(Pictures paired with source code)
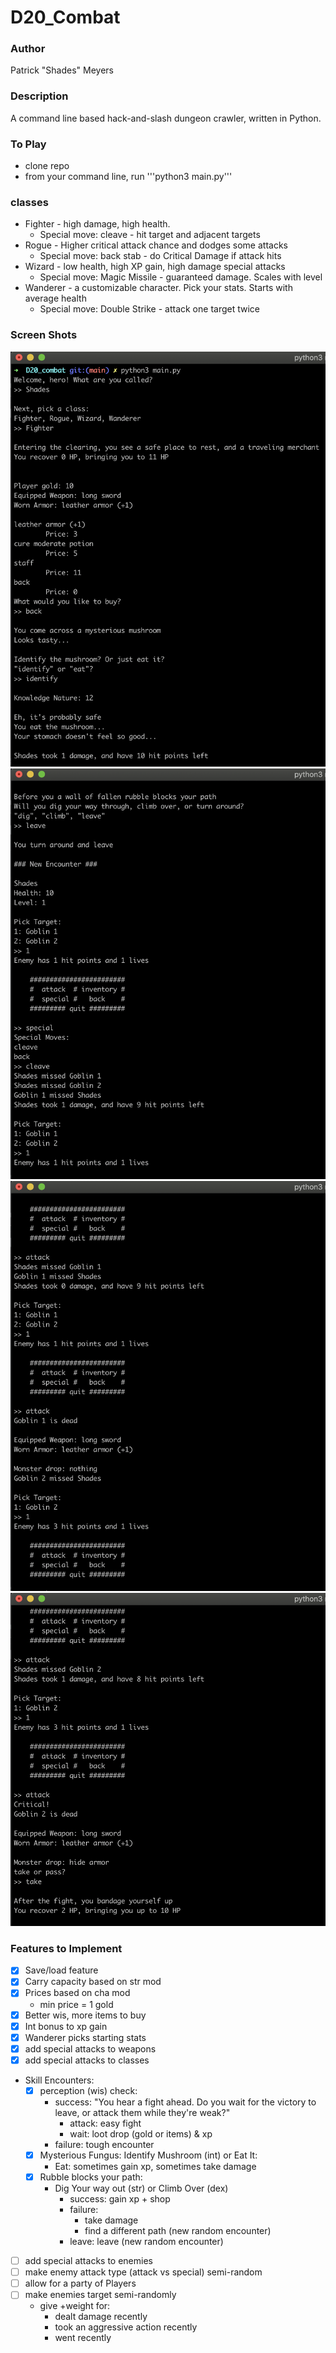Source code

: # D20_Combat
### Author
Patrick "Shades" Meyers


### Description
A command line based hack-and-slash dungeon crawler, written in Python.


### To Play
* clone repo
* from your command line, run '''python3 main.py'''


### classes
* Fighter - high damage, high health.
  * Special move: cleave - hit target and adjacent targets
* Rogue - Higher critical attack chance and dodges some attacks
  * Special move: back stab - do Critical Damage if attack hits
* Wizard - low health, high XP gain, high damage special attacks
  * Special move: Magic Missile - guaranteed damage. Scales with level
* Wanderer - a customizable character. Pick your stats. Starts with average health
  * Special move: Double Strike - attack one target twice

### Screen Shots
![sample early game play 01](https://github.com/Shades4355/D20_Combat/blob/main/Screen%20Shots/Screenshot_01.png)
![sample early game play 02](https://github.com/Shades4355/D20_Combat/blob/main/Screen%20Shots/Screenshot_02.png)
![sample early game play 03](https://github.com/Shades4355/D20_Combat/blob/main/Screen%20Shots/Screenshot_03.png)
![sample early game play 04](https://github.com/Shades4355/D20_Combat/blob/main/Screen%20Shots/Screenshot_04.png)


### Features to Implement
* [x] Save/load feature
* [x] Carry capacity based on str mod
* [x] Prices based on cha mod
    * min price = 1 gold
* [x] Better wis, more items to buy
* [x] Int bonus to xp gain
* [x] Wanderer picks starting stats
* [x] add special attacks to weapons
* [x] add special attacks to classes
* Skill Encounters:
    * [x] perception (wis) check:
        * success: "You hear a fight ahead. Do you wait for the victory to leave, or attack them while they're weak?"
            * attack: easy fight
            * wait: loot drop (gold or items) & xp
        * failure: tough encounter
    * [x] Mysterious Fungus: Identify Mushroom (int) or Eat It:
        * Eat: sometimes gain xp, sometimes take damage
    * [x] Rubble blocks your path:
        * Dig Your way out (str) or Climb Over (dex)
            * success: gain xp + shop
            * failure:
                * take damage 
                * find a different path (new random encounter)
            * leave: leave (new random encounter)
* [ ] add special attacks to enemies
* [ ] make enemy attack type (attack  vs special) semi-random
* [ ] allow for a party of Players
* [ ] make enemies target semi-randomly
    * give +weight for:
        * dealt damage recently
        * took an aggressive action recently
        * went recently
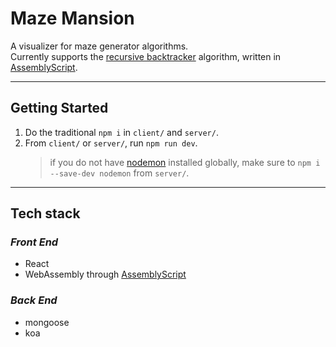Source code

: # Maze Mansion
A visualizer for maze generator algorithms. \
Currently supports the [recursive backtracker] algorithm, written in [AssemblyScript].

[recursive backtracker]: https://www.wikiwand.com/en/Maze_generation_algorithm#/Randomized_depth-first_search
[AssemblyScript]: https://www.assemblyscript.org/

***
## Getting Started
1. Do the traditional `npm i` in `client/` and `server/`.
2. From `client/` or `server/`, run `npm run dev`.
   > if you do not have [nodemon] installed globally, make sure to `npm i --save-dev nodemon` from `server/`.

[nodemon]: https://nodemon.io/

***
## Tech stack
### _Front End_
- React
- WebAssembly through [AssemblyScript]

### _Back End_
- mongoose
- koa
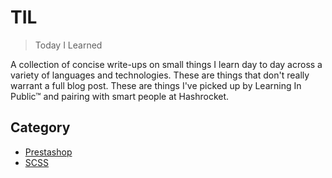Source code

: # TIL

> Today I Learned

A collection of concise write-ups on small things I learn day to day across a variety of languages and technologies. These are things that don't really warrant a full blog post. These are things I've picked up by Learning In Public™ and pairing with smart people at Hashrocket.

## Category

- [Prestashop](https://github.com/ChrisGibe/til/tree/main/prestashop)
- [SCSS](https://github.com/ChrisGibe/til/tree/main/scss)
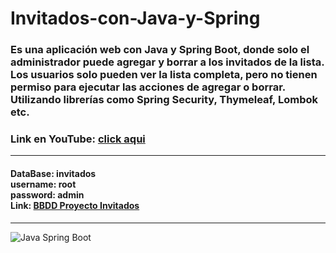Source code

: # Invitados-con-Java-y-Spring

<h3>Es una aplicación web con Java y Spring Boot, donde solo el administrador puede agregar y borrar a los invitados de la lista.<br/>
Los usuarios solo pueden ver la lista completa, pero no tienen permiso para ejecutar las acciones de agregar o borrar.<br/>
Utilizando librerías como Spring Security, Thymeleaf, Lombok etc.</h3>
<h3>Link en YouTube: <a href="https://www.youtube.com/watch?v=9vpD-CDlqDI&ab_channel=ArtemioDerkachev" target="_blanck">click aqui</a></h3> 
<hr>
<h4>DataBase: invitados <br/>
username: root <br/>
password: admin <br/>
Link: <a href="https://github.com/ArtemioD/BBDD-Proyecto-Invitados" target="_blanck">BBDD Proyecto Invitados</a>
</h4>
<hr>
<img src="https://res.cloudinary.com/practicaldev/image/fetch/s--PHvvmnw8--/c_imagga_scale,f_auto,fl_progressive,h_420,q_auto,w_1000/https://dev-to-uploads.s3.amazonaws.com/uploads/articles/91ovedmu4grqhjh434rq.png" alt="Java Spring Boot">
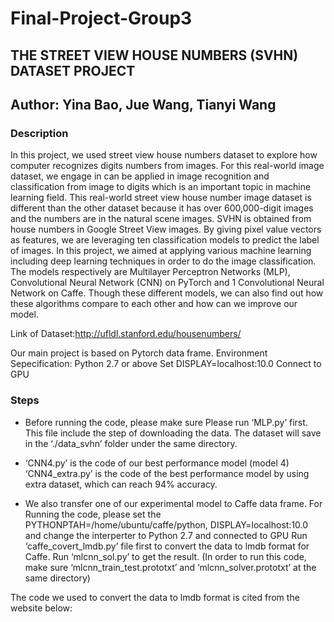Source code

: # Final-Project-Group3
## THE STREET VIEW HOUSE NUMBERS (SVHN) DATASET PROJECT
## Author: Yina Bao, Jue Wang, Tianyi Wang

### Description
In this project, we used street view house numbers dataset to explore how computer recognizes digits numbers from images. For this real-world image dataset, we engage in can be applied in image recognition and classification from image to digits which is an important topic in machine learning field. This real-world street view house number image dataset is different than the other dataset because it has over 600,000-digit images and the numbers are in the natural scene images. SVHN is obtained from house numbers in Google Street View images. By giving pixel value vectors as features, we are leveraging ten classification models to predict the label of images. In this project, we aimed at applying various machine learning including deep learning techniques in order to do the image classification. The models respectively are Multilayer Perceptron Networks (MLP), Convolutional Neural Network (CNN) on PyTorch and 1 Convolutional Neural Network on Caffe. Though these different models, we can also find out how these algorithms compare to each other and how can we improve our model.

Link of Dataset:http://ufldl.stanford.edu/housenumbers/

Our main project is based on Pytorch data frame. Environment Sepecification: 
Python 2.7 or above 
Set DISPLAY=localhost:10.0 
Connect to GPU

### Steps
- Before running the code, please make sure Please run ‘MLP.py’ first. This file include the step of downloading the data. The dataset will save in the ‘./data_svhn’ folder under the same directory. 

- ‘CNN4.py’ is the code of our best performance model (model 4) ‘CNN4_extra.py’ is the code of the best performance model by using extra dataset, which can reach 94% accuracy.

- We also transfer one of our experimental model to Caffe data frame. For Running the code, please set the PYTHONPTAH=/home/ubuntu/caffe/python, DISPLAY=localhost:10.0 and change the interperter to Python 2.7 and connected to GPU Run ‘caffe_covert_lmdb.py’ file first to convert the data to lmdb format for Caffe. Run ‘mlcnn_sol.py’ to get the result. (In order to run this code, make sure ‘mlcnn_train_test.prototxt’ and ‘mlcnn_solver.prototxt’ at the same directory)

The code we used to convert the data to lmdb format is cited from the website below:

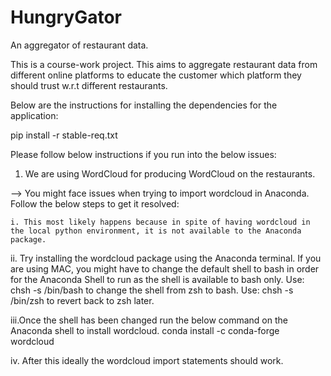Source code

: # HungryGator
An aggregator of restaurant data.


This is a course-work project.
This aims to aggregate restaurant data from different online platforms to educate the customer 
which platform they should trust w.r.t different restaurants.

Below are the instructions for installing the dependencies for the application:

pip install -r stable-req.txt 



Please follow below instructions if you run into the below issues:

1. We are using WordCloud for producing WordCloud on the restaurants.

--> You might face issues when trying to import wordcloud in Anaconda.
    Follow the below steps to get it resolved:


    i. This most likely happens because in spite of having wordcloud in the local python environment, it is not available to the Anaconda package.


   ii. Try installing the wordcloud package using the Anaconda terminal.
       If you are using MAC, you might have to change the default shell to bash in order for the Anaconda Shell to run as the shell is available to bash only.
       Use: chsh -s /bin/bash to change the shell from zsh to bash.
       Use: chsh -s /bin/zsh to revert back to zsh later.


   iii.Once the shell has been changed run the below command on the Anaconda shell to install wordcloud.
       conda install -c conda-forge wordcloud


   iv. After this ideally the wordcloud import statements should work.
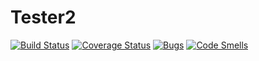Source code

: # Tester2
[![Build Status](https://travis-ci.org/Klaimbotay/Tester2.svg?branch=master)](https://travis-ci.org/Klaimbotay/Tester2)
[![Coverage Status](https://coveralls.io/repos/github/Klaimbotay/Tester2/badge.svg?branch=master)](https://coveralls.io/github/Klaimbotay/Tester2?branch=master)
[![Bugs](https://sonarcloud.io/api/project_badges/measure?project=Klaimbotay_Tester2&metric=bugs)](https://sonarcloud.io/dashboard?id=Klaimbotay_Tester2)
[![Code Smells](https://sonarcloud.io/api/project_badges/measure?project=Klaimbotay_Tester2&metric=code_smells)](https://sonarcloud.io/dashboard?id=Klaimbotay_Tester2)
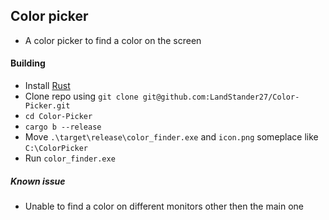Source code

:## Color picker
- A color picker to find a color on the screen

#### Building
- Install [Rust](https://www.rust-lang.org/)
- Clone repo using `git clone git@github.com:LandStander27/Color-Picker.git`
- `cd Color-Picker`
- `cargo b --release`
- Move `.\target\release\color_finder.exe` and `icon.png` someplace like `C:\ColorPicker`
- Run `color_finder.exe`

##### Known issue
- Unable to find a color on different monitors other then the main one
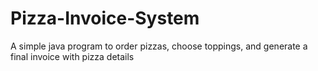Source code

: # Pizza-Invoice-System
A simple java program to order pizzas, choose toppings, and generate a final invoice with pizza details
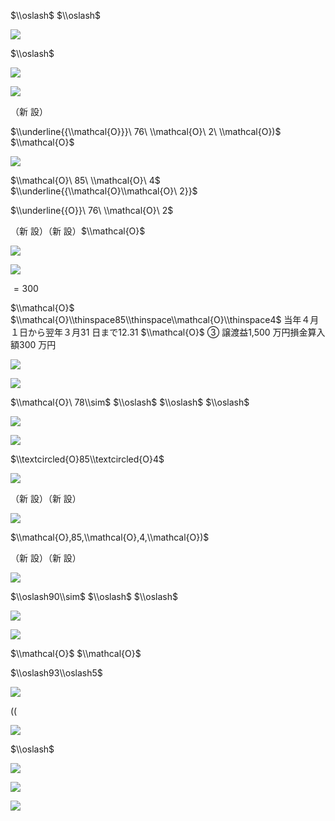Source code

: $\\oslash$ $\\oslash$

![](https://www.nta.go.jp/tmp/245c74b1-1c34-4ac1-a3ec-c834bc3d9458/images/f3ed1dff7509d54c81f5fc4ebefa7d0e51f5d0b286209321956eb0f9a96eca87.jpg)

$\\oslash$

![](https://www.nta.go.jp/tmp/245c74b1-1c34-4ac1-a3ec-c834bc3d9458/images/5019fb7a79b36e23c0e5cebc28304c988190ea71d44c18118ab3a387c7448673.jpg)

![](https://www.nta.go.jp/tmp/245c74b1-1c34-4ac1-a3ec-c834bc3d9458/images/63d8fa738d04eceab6cc9080c8af54dc1f0c2237910425af83a3eed6f1df326b.jpg)

（新 設）

$\\underline{{\\mathcal{O}}}\ 76\ \\mathcal{O}\ 2\ \\mathcal{O})$ $\\mathcal{O}$

![](https://www.nta.go.jp/tmp/245c74b1-1c34-4ac1-a3ec-c834bc3d9458/images/f92a508989e71819f902e9a05fb74809fa03f443d544c33acafac4bda7e4b94c.jpg)

$\\mathcal{O}\ 85\ \\mathcal{O}\ 4$ $\\underline{{\\mathcal{O}\\mathcal{O}\ 2}}$

$\\underline{{O}}\ 76\ \\mathcal{O}\ 2$

（新 設）（新 設）$\\mathcal{O}$

![](https://www.nta.go.jp/tmp/245c74b1-1c34-4ac1-a3ec-c834bc3d9458/images/e071bc666fe24a2215f71d3fbf6b1ccd8ceaa68a18c1625a1e0d20acd134578a.jpg)

![](https://www.nta.go.jp/tmp/245c74b1-1c34-4ac1-a3ec-c834bc3d9458/images/7db6dd4a8c5cf989b338a3ba0e21c73b8154d116f92541fc435151393f08c716.jpg)

$=300$

$\\mathcal{O}$ $\\mathcal{O}\\thinspace85\\thinspace\\mathcal{O}\\thinspace4$ 当年４月１日から翌年３月31 日まで12.31 $\\mathcal{O}$ ③ 譲渡益1,500 万円損金算入額300 万円

![](https://www.nta.go.jp/tmp/245c74b1-1c34-4ac1-a3ec-c834bc3d9458/images/fb765f2b3329cd98f863b0a9f326a0677fbaa084ee86034b30030330c15f836a.jpg)

![](https://www.nta.go.jp/tmp/245c74b1-1c34-4ac1-a3ec-c834bc3d9458/images/689f92cd98c5d5ca979aabfe7f4ad7b16eb13312d13a01018714fd390c54ced8.jpg)

$\\mathcal{O}\ 78\\sim$ $\\oslash$ $\\oslash$ $\\oslash$

![](https://www.nta.go.jp/tmp/245c74b1-1c34-4ac1-a3ec-c834bc3d9458/images/9840052aa641854d8239f83a54c4a0abad8aa9fab7a57978d6a75728006037c2.jpg)

![](https://www.nta.go.jp/tmp/245c74b1-1c34-4ac1-a3ec-c834bc3d9458/images/080880a240275859ae4beba1842840fa1946b07af3f08e22fa577d9dad85976f.jpg)

$\\textcircled{O}85\\textcircled{O}4$

![](https://www.nta.go.jp/tmp/245c74b1-1c34-4ac1-a3ec-c834bc3d9458/images/6e9d8f8ef2947054f635175b9f7a25aed05baea6617db369632f45f5a378975f.jpg)

（新 設）（新 設）

![](https://www.nta.go.jp/tmp/245c74b1-1c34-4ac1-a3ec-c834bc3d9458/images/d9ff2133111262852f6206c4cd05f160c87fbdc92526394e54aaf552341525db.jpg)

$\\mathcal{O},85,\\mathcal{O},4,\\mathcal{O})$

（新 設）（新 設）

![](https://www.nta.go.jp/tmp/245c74b1-1c34-4ac1-a3ec-c834bc3d9458/images/abfc05cd45e2f123d61d3ff4620d007942e2714c00c464d223473b1826ad0aea.jpg)

$\\oslash90\\sim$ $\\oslash$ $\\oslash$

![](https://www.nta.go.jp/tmp/245c74b1-1c34-4ac1-a3ec-c834bc3d9458/images/1eb1d6cef8cd0c146c384a92a9b4c468f4ba04ca61d879bf926baab00c99ed82.jpg)

![](https://www.nta.go.jp/tmp/245c74b1-1c34-4ac1-a3ec-c834bc3d9458/images/e211e855547f91ac620ad4c44667c91f1350867aa8af9129b08477b61997499e.jpg)

$\\mathcal{O}$ $\\mathcal{O}$

$\\oslash93\\oslash5$

![](https://www.nta.go.jp/tmp/245c74b1-1c34-4ac1-a3ec-c834bc3d9458/images/0ff53fb2e7188440beb4b3459a5faa176d3a4df2f91306f6e91f7aba236fc959.jpg)

((

![](https://www.nta.go.jp/tmp/245c74b1-1c34-4ac1-a3ec-c834bc3d9458/images/672f418a7649585091165d88350b3ed76ff1b6848ae517d18a6d921fcb0b4efa.jpg)

$\\oslash$

![](https://www.nta.go.jp/tmp/245c74b1-1c34-4ac1-a3ec-c834bc3d9458/images/4abf2ae52581fb22942c71f01c88bb6aa48bae4e54e90ac171f53854feee6de1.jpg)

![](https://www.nta.go.jp/tmp/245c74b1-1c34-4ac1-a3ec-c834bc3d9458/images/fe7077be5430dc9fe376b3e596b259604423c6a9b67385c0458f1c1ee4591668.jpg)

![](https://www.nta.go.jp/tmp/245c74b1-1c34-4ac1-a3ec-c834bc3d9458/images/ba2271675815e1a50492476f6548234d693fc66a506a4f543d9adcb23c663439.jpg)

▶ [Task statement]:
Look back at the data above, then output exactly the lines from the line holding "password: admin <br/>" up to and including the line holding "- ‘CNN4.py’ is". Leave out the pictures.

▶ [Expected output]:
password: admin <br/>
Link: <a href="https://github.com/ArtemioD/BBDD-Proyecto-Invitados" target="_blanck">BBDD Proyecto Invitados</a>
</h4>
<hr>
<img src="https://res.cloudinary.com/practicaldev/image/fetch/s--PHvvmnw8--/c_imagga_scale,f_auto,fl_progressive,h_420,q_auto,w_1000/https://dev-to-uploads.s3.amazonaws.com/uploads/articles/91ovedmu4grqhjh434rq.png" alt="Java Spring Boot">
Source code

: # Final-Project-Group3
## THE STREET VIEW HOUSE NUMBERS (SVHN) DATASET PROJECT
## Author: Yina Bao, Jue Wang, Tianyi Wang

### Description
In this project, we used street view house numbers dataset to explore how computer recognizes digits numbers from images. For this real-world image dataset, we engage in can be applied in image recognition and classification from image to digits which is an important topic in machine learning field. This real-world street view house number image dataset is different than the other dataset because it has over 600,000-digit images and the numbers are in the natural scene images. SVHN is obtained from house numbers in Google Street View images. By giving pixel value vectors as features, we are leveraging ten classification models to predict the label of images. In this project, we aimed at applying various machine learning including deep learning techniques in order to do the image classification. The models respectively are Multilayer Perceptron Networks (MLP), Convolutional Neural Network (CNN) on PyTorch and 1 Convolutional Neural Network on Caffe. Though these different models, we can also find out how these algorithms compare to each other and how can we improve our model.

Link of Dataset:http://ufldl.stanford.edu/housenumbers/

Our main project is based on Pytorch data frame. Environment Sepecification: 
Python 2.7 or above 
Set DISPLAY=localhost:10.0 
Connect to GPU

### Steps
- Before running the code, please make sure Please run ‘MLP.py’ first. This file include the step of downloading the data. The dataset will save in the ‘./data_svhn’ folder under the same directory. 

- ‘CNN4.py’ is the code of our best performance model (model 4) ‘CNN4_extra.py’ is the code of the best performance model by using extra dataset, which can reach 94% accuracy.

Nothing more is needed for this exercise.